(WORK INSTRUCTIONS)
Output, exactly as written, the lines below from the one that has "index tip: (295, 160)" through the one that has "middle mcp: (145, 127)"; nothing else, and no pictures.

Keypoint coordinate data
--------------------

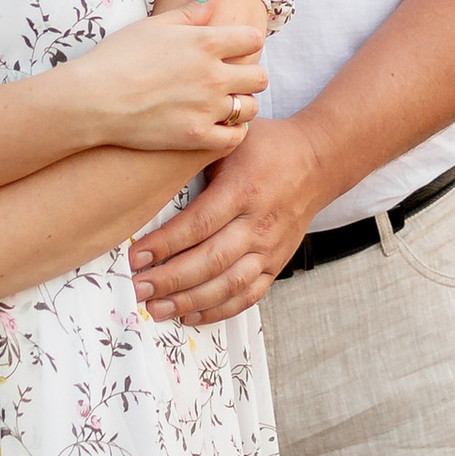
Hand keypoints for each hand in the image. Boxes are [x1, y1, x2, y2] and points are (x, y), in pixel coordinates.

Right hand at [81, 4, 269, 155]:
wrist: (93, 98)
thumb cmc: (118, 57)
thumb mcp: (154, 25)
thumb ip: (190, 12)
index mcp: (206, 42)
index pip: (253, 39)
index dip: (246, 43)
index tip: (235, 48)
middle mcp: (214, 75)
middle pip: (260, 77)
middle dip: (249, 75)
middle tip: (231, 78)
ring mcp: (207, 108)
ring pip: (251, 108)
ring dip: (243, 104)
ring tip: (225, 102)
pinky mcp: (197, 136)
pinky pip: (235, 137)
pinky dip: (233, 132)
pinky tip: (220, 125)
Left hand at [128, 117, 325, 324]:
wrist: (317, 162)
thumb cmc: (266, 146)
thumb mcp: (232, 139)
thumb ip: (197, 157)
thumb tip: (150, 178)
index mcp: (243, 190)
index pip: (200, 223)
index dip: (166, 243)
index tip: (137, 256)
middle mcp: (259, 224)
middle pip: (212, 260)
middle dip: (171, 279)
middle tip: (139, 288)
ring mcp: (270, 248)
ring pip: (229, 284)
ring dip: (190, 301)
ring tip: (157, 309)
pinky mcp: (277, 264)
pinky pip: (248, 295)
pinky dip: (219, 310)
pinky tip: (190, 315)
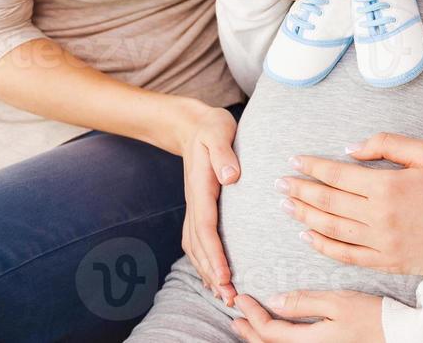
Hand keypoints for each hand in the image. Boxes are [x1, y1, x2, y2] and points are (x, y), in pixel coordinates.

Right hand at [168, 98, 240, 304]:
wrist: (192, 124)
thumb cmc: (211, 127)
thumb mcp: (218, 131)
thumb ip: (223, 153)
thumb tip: (230, 176)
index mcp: (201, 187)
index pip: (206, 227)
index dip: (214, 254)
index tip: (225, 275)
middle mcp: (195, 201)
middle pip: (199, 245)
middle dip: (212, 273)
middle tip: (229, 298)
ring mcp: (195, 206)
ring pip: (195, 246)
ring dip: (207, 271)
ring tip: (223, 294)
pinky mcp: (199, 207)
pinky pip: (197, 240)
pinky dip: (203, 260)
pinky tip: (213, 275)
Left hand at [230, 290, 384, 341]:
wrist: (399, 335)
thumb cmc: (372, 316)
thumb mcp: (338, 302)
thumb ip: (304, 302)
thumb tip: (273, 301)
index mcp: (310, 342)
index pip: (269, 331)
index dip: (252, 315)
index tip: (242, 298)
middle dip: (249, 330)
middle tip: (235, 313)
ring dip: (260, 338)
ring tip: (247, 325)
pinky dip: (276, 342)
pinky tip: (275, 334)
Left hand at [278, 133, 422, 275]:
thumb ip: (386, 144)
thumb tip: (349, 149)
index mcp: (386, 186)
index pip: (337, 175)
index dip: (312, 166)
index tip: (295, 160)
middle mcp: (378, 216)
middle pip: (327, 201)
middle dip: (299, 190)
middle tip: (280, 183)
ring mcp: (380, 242)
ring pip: (330, 228)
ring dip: (304, 215)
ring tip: (287, 205)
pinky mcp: (385, 262)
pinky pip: (345, 255)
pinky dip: (322, 245)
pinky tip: (308, 235)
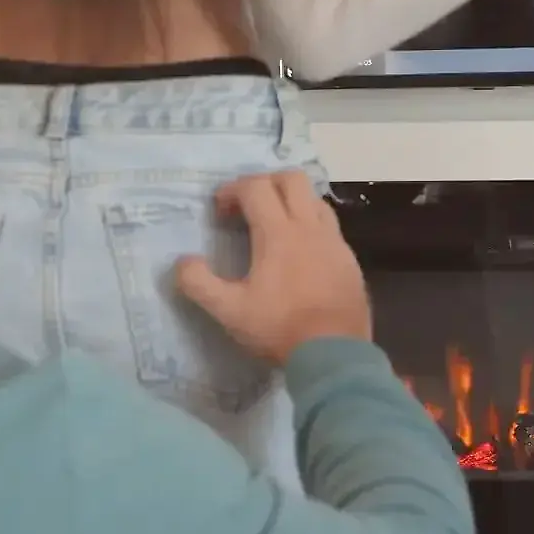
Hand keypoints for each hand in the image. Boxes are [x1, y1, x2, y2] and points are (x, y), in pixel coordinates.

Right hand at [175, 171, 372, 365]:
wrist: (335, 355)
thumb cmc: (280, 329)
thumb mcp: (229, 311)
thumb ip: (199, 283)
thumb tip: (183, 261)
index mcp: (279, 233)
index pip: (256, 187)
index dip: (233, 189)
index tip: (220, 210)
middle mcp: (310, 228)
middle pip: (292, 179)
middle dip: (266, 182)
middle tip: (248, 206)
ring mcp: (335, 242)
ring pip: (315, 200)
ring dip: (292, 202)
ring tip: (274, 227)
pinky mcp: (349, 260)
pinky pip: (329, 228)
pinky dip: (310, 227)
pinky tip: (301, 255)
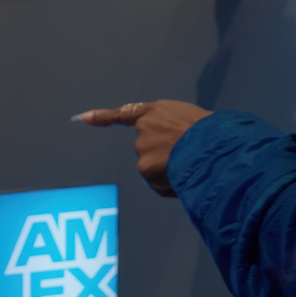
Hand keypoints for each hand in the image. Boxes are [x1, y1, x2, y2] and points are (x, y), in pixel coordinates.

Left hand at [73, 100, 213, 197]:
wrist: (211, 147)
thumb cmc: (214, 133)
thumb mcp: (194, 121)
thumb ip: (176, 130)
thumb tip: (180, 148)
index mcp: (159, 110)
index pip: (126, 113)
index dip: (102, 117)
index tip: (81, 118)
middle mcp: (145, 127)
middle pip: (147, 147)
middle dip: (163, 157)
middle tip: (188, 159)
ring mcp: (142, 147)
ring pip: (153, 167)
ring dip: (168, 171)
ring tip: (191, 166)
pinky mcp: (144, 167)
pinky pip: (158, 183)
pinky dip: (169, 185)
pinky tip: (184, 179)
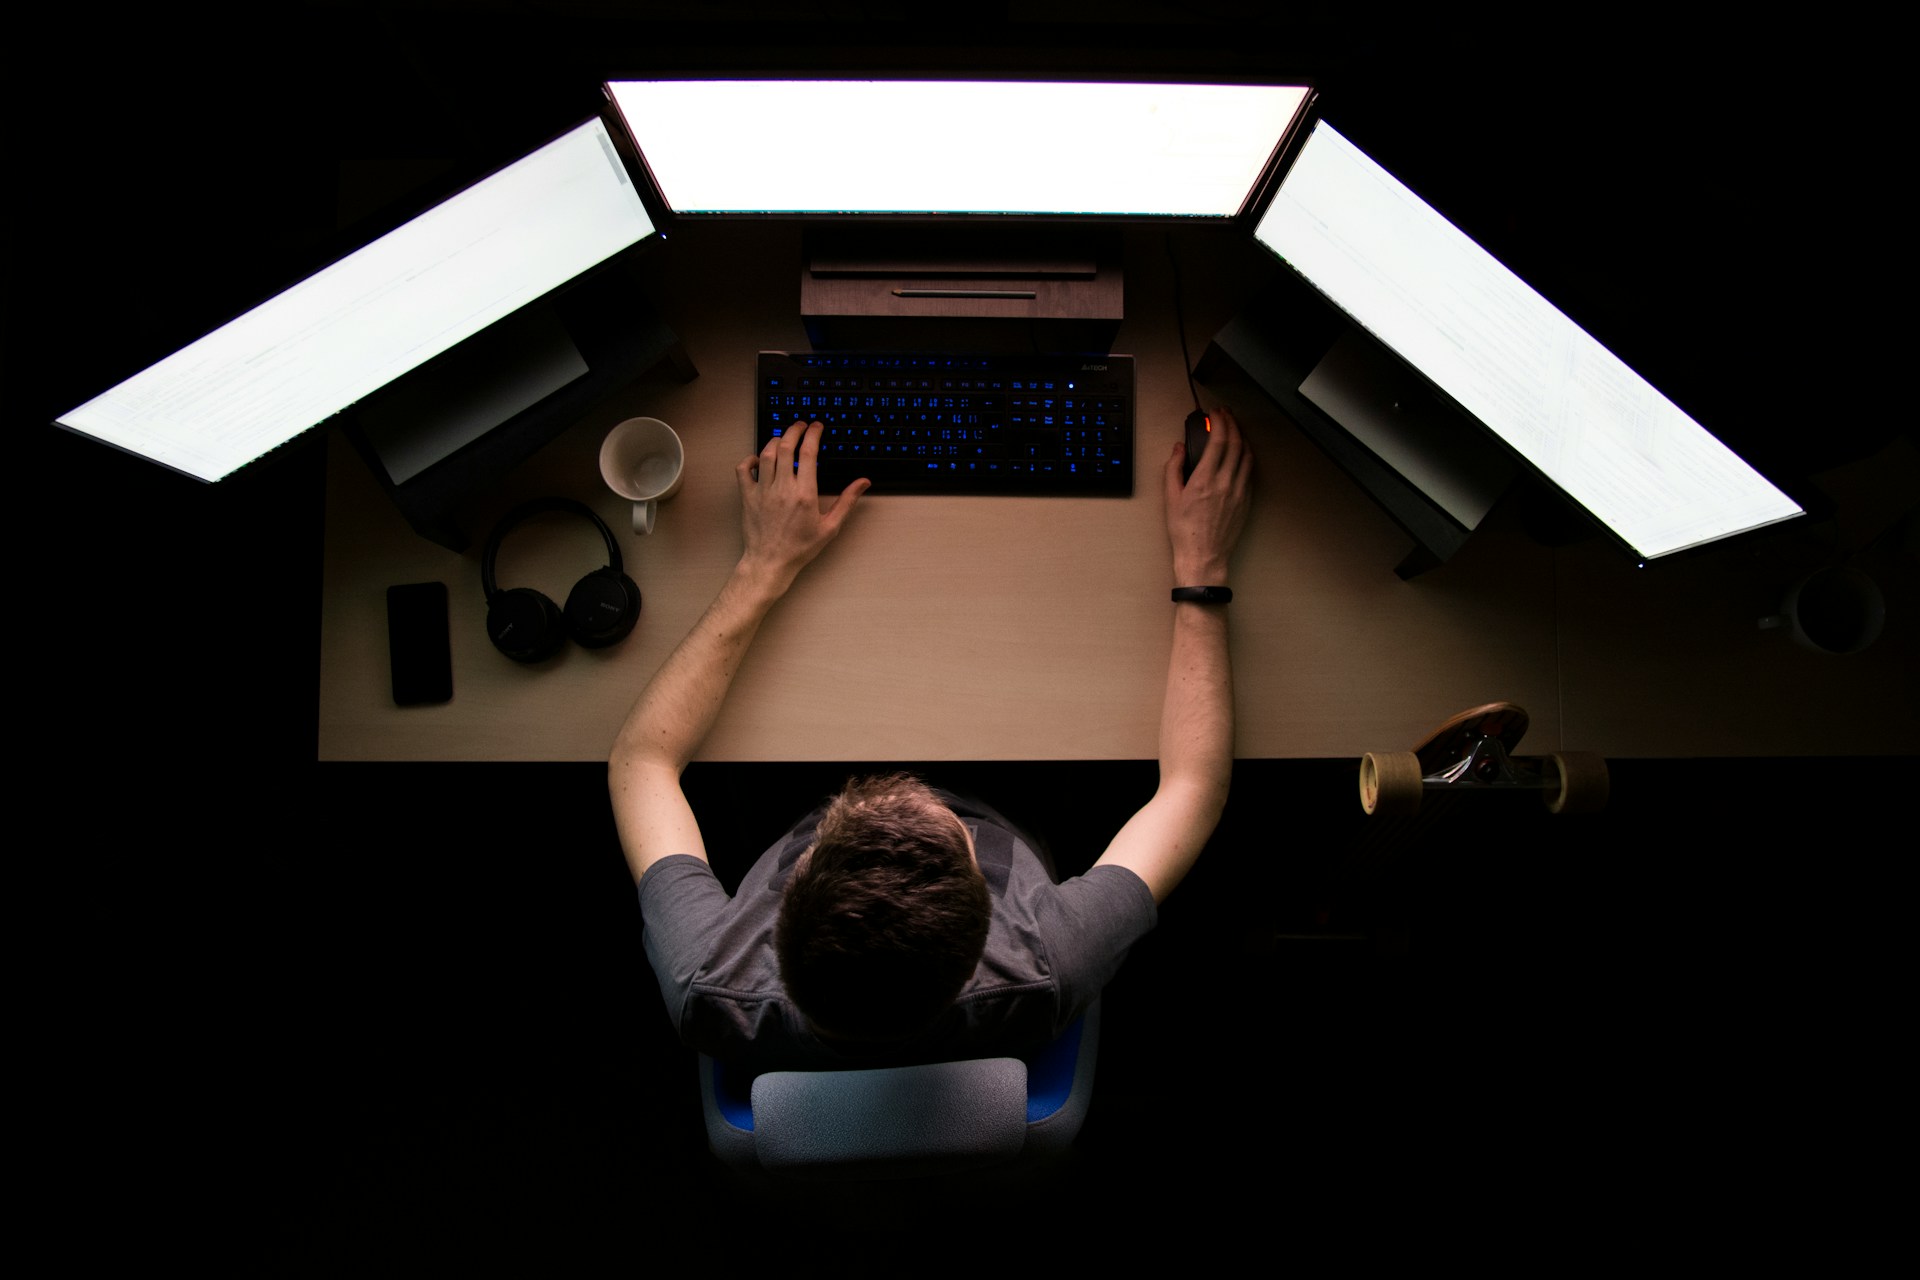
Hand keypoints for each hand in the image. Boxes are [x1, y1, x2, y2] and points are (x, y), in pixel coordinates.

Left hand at [736, 421, 869, 592]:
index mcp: (804, 493)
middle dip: (794, 430)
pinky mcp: (748, 497)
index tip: (816, 427)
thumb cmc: (800, 548)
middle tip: (800, 425)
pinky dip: (750, 459)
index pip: (808, 453)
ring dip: (775, 440)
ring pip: (766, 454)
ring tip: (783, 438)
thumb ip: (847, 501)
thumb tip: (863, 482)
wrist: (770, 563)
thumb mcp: (830, 527)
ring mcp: (763, 491)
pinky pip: (743, 469)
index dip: (813, 434)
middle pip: (785, 446)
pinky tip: (759, 459)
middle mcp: (783, 488)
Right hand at [1164, 405, 1252, 583]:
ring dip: (1242, 437)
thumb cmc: (1184, 531)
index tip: (1215, 414)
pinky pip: (1250, 471)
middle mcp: (1225, 482)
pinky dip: (1247, 456)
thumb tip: (1178, 449)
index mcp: (1205, 479)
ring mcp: (1239, 491)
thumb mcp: (1171, 498)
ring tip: (1235, 429)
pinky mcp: (1246, 500)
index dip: (1219, 422)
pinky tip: (1242, 452)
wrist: (1204, 556)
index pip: (1218, 441)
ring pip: (1247, 455)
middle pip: (1236, 443)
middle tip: (1226, 415)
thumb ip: (1173, 468)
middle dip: (1232, 424)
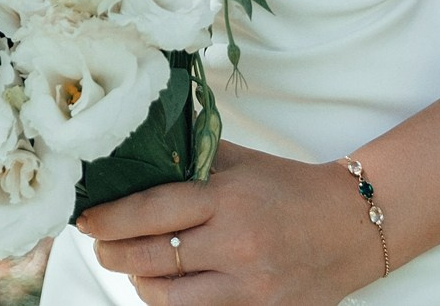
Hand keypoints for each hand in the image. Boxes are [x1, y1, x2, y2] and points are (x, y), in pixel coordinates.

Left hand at [74, 145, 385, 304]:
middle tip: (101, 244)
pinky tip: (167, 287)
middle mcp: (236, 244)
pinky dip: (173, 303)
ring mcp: (249, 286)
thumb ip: (190, 158)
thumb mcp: (239, 161)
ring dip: (139, 282)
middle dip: (112, 252)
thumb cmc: (289, 188)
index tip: (85, 219)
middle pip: (150, 258)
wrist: (353, 225)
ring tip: (133, 265)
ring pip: (167, 298)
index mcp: (228, 198)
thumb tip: (135, 149)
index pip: (150, 211)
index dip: (108, 218)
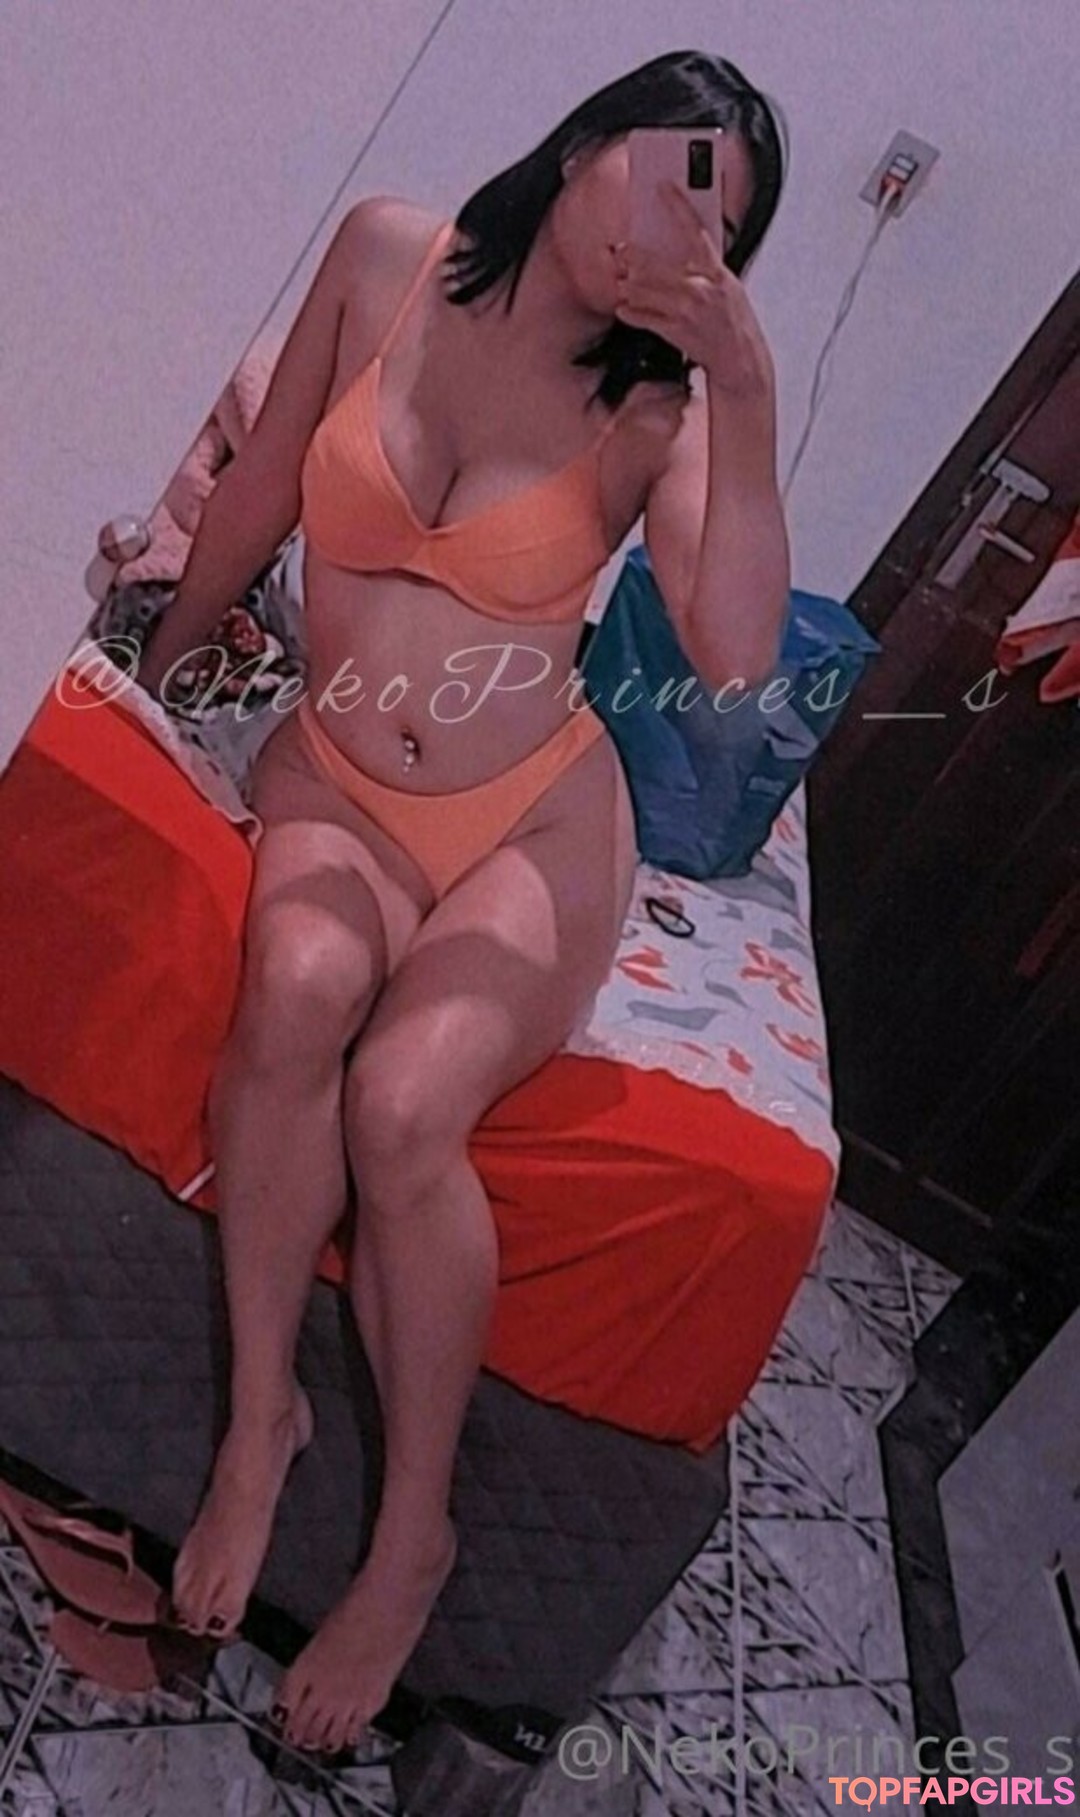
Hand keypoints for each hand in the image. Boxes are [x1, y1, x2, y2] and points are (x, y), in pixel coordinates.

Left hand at [612, 181, 774, 403]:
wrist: (740, 360)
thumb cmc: (734, 323)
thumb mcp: (729, 287)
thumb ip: (707, 268)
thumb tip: (685, 249)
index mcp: (717, 272)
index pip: (695, 230)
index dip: (678, 205)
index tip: (663, 187)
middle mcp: (700, 288)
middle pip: (654, 263)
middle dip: (632, 256)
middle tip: (620, 251)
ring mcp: (686, 310)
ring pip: (642, 290)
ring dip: (627, 285)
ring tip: (622, 282)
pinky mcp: (675, 331)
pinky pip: (642, 316)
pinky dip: (629, 311)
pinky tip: (624, 308)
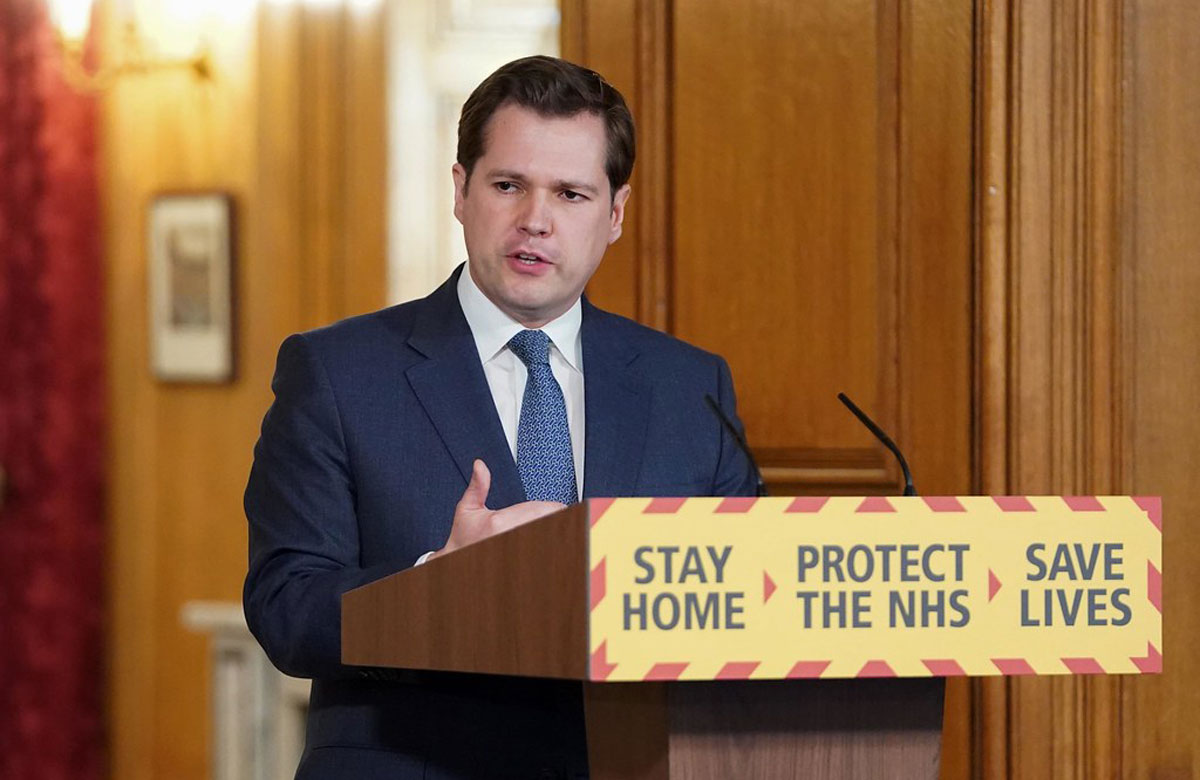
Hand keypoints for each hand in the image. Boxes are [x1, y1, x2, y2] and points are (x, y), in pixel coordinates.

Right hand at [428, 459, 565, 560]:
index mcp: (501, 522)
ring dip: (557, 534)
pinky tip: (553, 544)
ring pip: (550, 539)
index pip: (541, 509)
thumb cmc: (463, 538)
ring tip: (562, 530)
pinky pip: (545, 555)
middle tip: (562, 517)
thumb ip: (478, 486)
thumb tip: (480, 465)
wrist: (456, 564)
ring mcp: (518, 553)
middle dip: (558, 520)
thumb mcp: (467, 509)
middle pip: (550, 524)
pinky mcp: (521, 565)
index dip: (553, 507)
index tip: (557, 507)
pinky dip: (551, 547)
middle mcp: (512, 537)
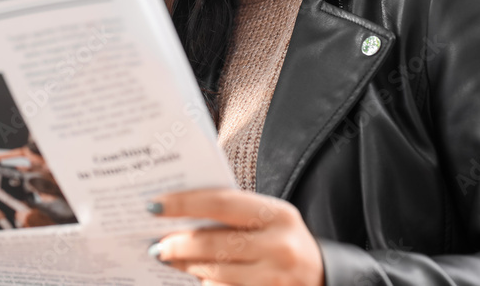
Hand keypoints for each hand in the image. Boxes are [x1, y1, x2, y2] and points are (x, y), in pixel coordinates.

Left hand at [146, 188, 324, 285]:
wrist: (324, 277)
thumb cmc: (283, 239)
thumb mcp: (268, 218)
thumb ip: (233, 213)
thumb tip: (179, 214)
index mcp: (278, 214)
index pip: (221, 203)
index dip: (184, 204)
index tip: (155, 205)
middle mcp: (280, 247)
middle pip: (214, 244)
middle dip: (178, 244)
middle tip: (155, 243)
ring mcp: (276, 279)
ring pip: (216, 274)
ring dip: (186, 267)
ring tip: (168, 259)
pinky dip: (206, 284)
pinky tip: (194, 277)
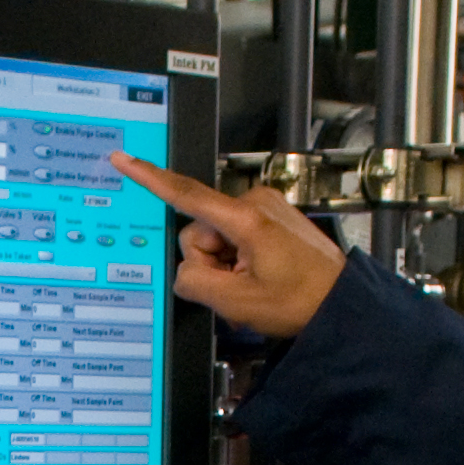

--------------------

(ANSWER BOX)
index tip: (295, 160)
middle mcp: (378, 216)
middle pip: (327, 201)
middle dip: (299, 190)
middle tip: (280, 183)
ring mcp: (380, 242)
ring pip: (330, 228)
ring dip: (304, 215)
ring tip: (287, 205)
pinky mcp: (385, 262)
pinky pip: (345, 255)
pinky dip: (322, 245)
pinky tip: (308, 235)
Hand keypoints for each hand in the image. Boxes are [x1, y1, x2, y2] and points are (x, y), in pixel coordinates.

Right hand at [175, 171, 372, 365]:
wrist: (335, 355)
thumb cmc: (280, 329)
thumb mcp: (229, 311)
thumb ip: (199, 283)
thumb tip: (183, 261)
index mcp: (279, 233)
index pip: (256, 187)
index dip: (233, 189)
index tip: (220, 210)
middle mcp: (310, 228)
middle pip: (292, 179)
middle dip: (266, 182)
middle tip: (248, 206)
ring mcp: (335, 242)
ring pip: (315, 200)
ring dip: (292, 202)
ring tip: (274, 227)
pinky mcp: (349, 260)
pinky pip: (329, 228)
pinky dip: (310, 227)
pinky tip: (301, 255)
Hand keypoints for each hand in the image. Boxes are [x1, y1, x2, y2] and points are (x, y), in pixel coordinates.

Left hand at [73, 100, 213, 197]:
wrist: (211, 147)
thumb cmc: (214, 133)
thumb mcp: (194, 121)
thumb ip: (176, 130)
thumb tip: (180, 148)
index mcp: (159, 110)
index pip: (126, 113)
index dip: (102, 117)
index tip: (81, 118)
middle mcp: (145, 127)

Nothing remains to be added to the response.